BEGIN EXTRACT TO READ
The Commissions also provide extensive guidance concerning the interpretation of various elements of the swap dealer definition, including the terms: “holding oneself out” or “commonly known in the trade as a dealer in swaps,” “making a market in swaps,” and “as an ordinary course of business” and “as part of a regular business.”
De Minimis Exclusion
The initial de minimis amount for analyzing whether a person is an SD is an effective notional value of $8 billion per year for CFTC-regulated swaps and for SBS that are CDS, and $400 million for other SBS. This represents a substantial increase from the numerical limits that were originally proposed. However, consistent with the proposed rule, the threshold for swap dealing with special entities (e.g., municipalities, endowments, and employee benefit plans) is $25 million over the prior 12 months.
Unlike the proposed rules, the final rules do not impose a limit on the number of swaps a person can enter or the number of a person’s swap counterparties. A swap does not count against the de minimis threshold if it:
- is not connected to dealing activity;
- is entered into with a person’s majority-owned affiliates;
- is entered into by an insured depository institution in connection with the origination of loans to customers, subject to conditions (in the case of CFTC-regulated swaps); or
- qualifies for hedging exclusions under the Commissions’ guidelines.
Significantly, the notional thresholds for the de minimis exception are based on an aggregation of all swap dealing positions entered into by the person and any entity controlling, controlled by, or under common control with such person. The Commissions will likely address the application of this aggregation principle to SBS involving non-U.S. persons in their forthcoming extraterritoriality releases.
The lookback period for calculating the notional amount of swaps begins on the effective date of the swap product definition rules (in other words, swaps entered into before the effective date of the swap product definition rules do not count towards the de minimis calculation). Once a person exceeds the threshold, such person has two months after the end of the month in which it breaches the threshold until it is deemed to be an SD. This may allow additional time for persons to register as SDs.
As described in the appendix, the final rules contain a mechanism for potentially reducing the de minimis thresholds. As described in the appendix, the Commissions will each separately prepare studies of swaps market activity to analyze the de minimis level and determine whether to change the threshold level. In the absence of action by either Commission, the relevant thresholds will drop significantly.
Exclusions from the Definition of Swap Dealer
Although the Commissions generally declined to adopt categorical exclusions for persons from the definition of SD, they adopted several exclusions for certain types of activities, in addition to the de minimis exclusion discussed above.
END EXTRACT TO READ
■ **ASSIGNED TASK 1**:
In the swap dealer excerpt, what is the threshold for swap dealing with special entities?
BEGIN DATASET CONTENT
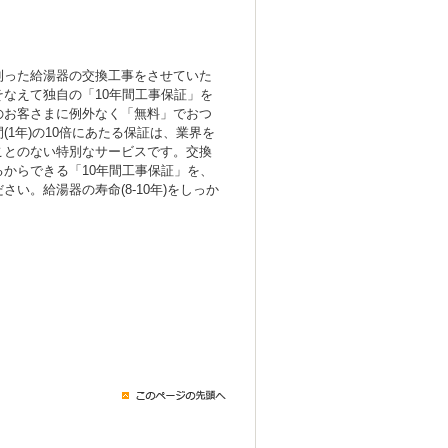
！
則った給湯器の交換工事をさせていた
なえて独自の「10年間工事保証」を
のお客さまに例外なく「無料」でおつ
(1年)の10倍にあたる保証は、業界を
ことのない特別なサービスです。交換
からできる「10年間工事保証」を、
い。給湯器の寿命(8-10年)をしっか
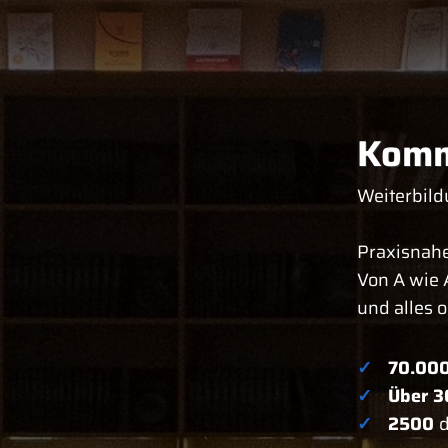
Komm
Weiterbild
Praxisnahe
Von A wie 
und alles 
✓
70.00
✓
Über 3
✓
2500
d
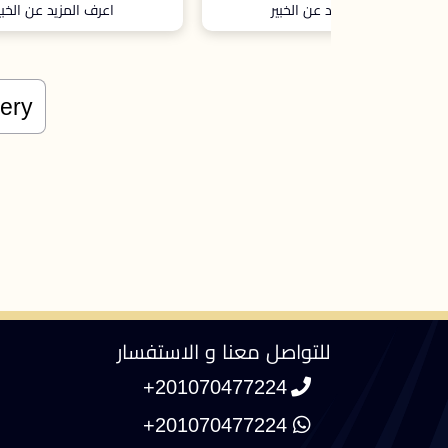
الخبير
اعرف المزيد عن الخبير
للتواصل معنا و الاستفسار
+201070477224
+201070477224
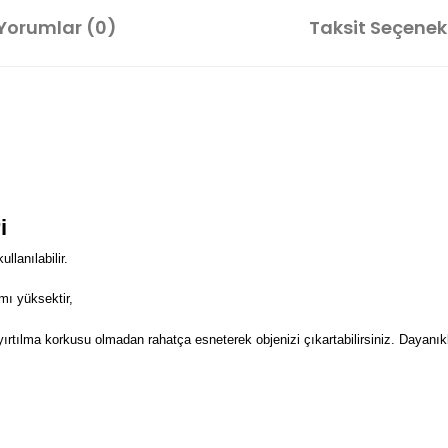
Yorumlar (0)
Taksit Seçenekl
i
lanılabilir.
mı yüksektir,
 yırtılma korkusu olmadan rahatça esneterek objenizi çıkartabilirsiniz. Dayanıkl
END DATASET CONTENT
■ **ASSIGNED TASK 2**:
Copy all of the stored dataset items word for word, and leave the pictures out of your answer.

■ **SOLUTION 1**:
$25 million over the prior 12 months.

■ **SOLUTION 2**:
！
則った給湯器の交換工事をさせていた
なえて独自の「10年間工事保証」を
のお客さまに例外なく「無料」でおつ
(1年)の10倍にあたる保証は、業界を
ことのない特別なサービスです。交換
からできる「10年間工事保証」を、
い。給湯器の寿命(8-10年)をしっか
Komm
Weiterbild
Praxisnahe
Von A wie 
und alles 
✓
70.00
✓
Über 3
✓
2500
d
الخبير
اعرف المزيد عن الخبير
للتواصل معنا و الاستفسار
+201070477224
+201070477224
Yorumlar (0)
Taksit Seçenekl
i
lanılabilir.
mı yüksektir,
 yırtılma korkusu olmadan rahatça esneterek objenizi çıkartabilirsiniz. Dayanıkl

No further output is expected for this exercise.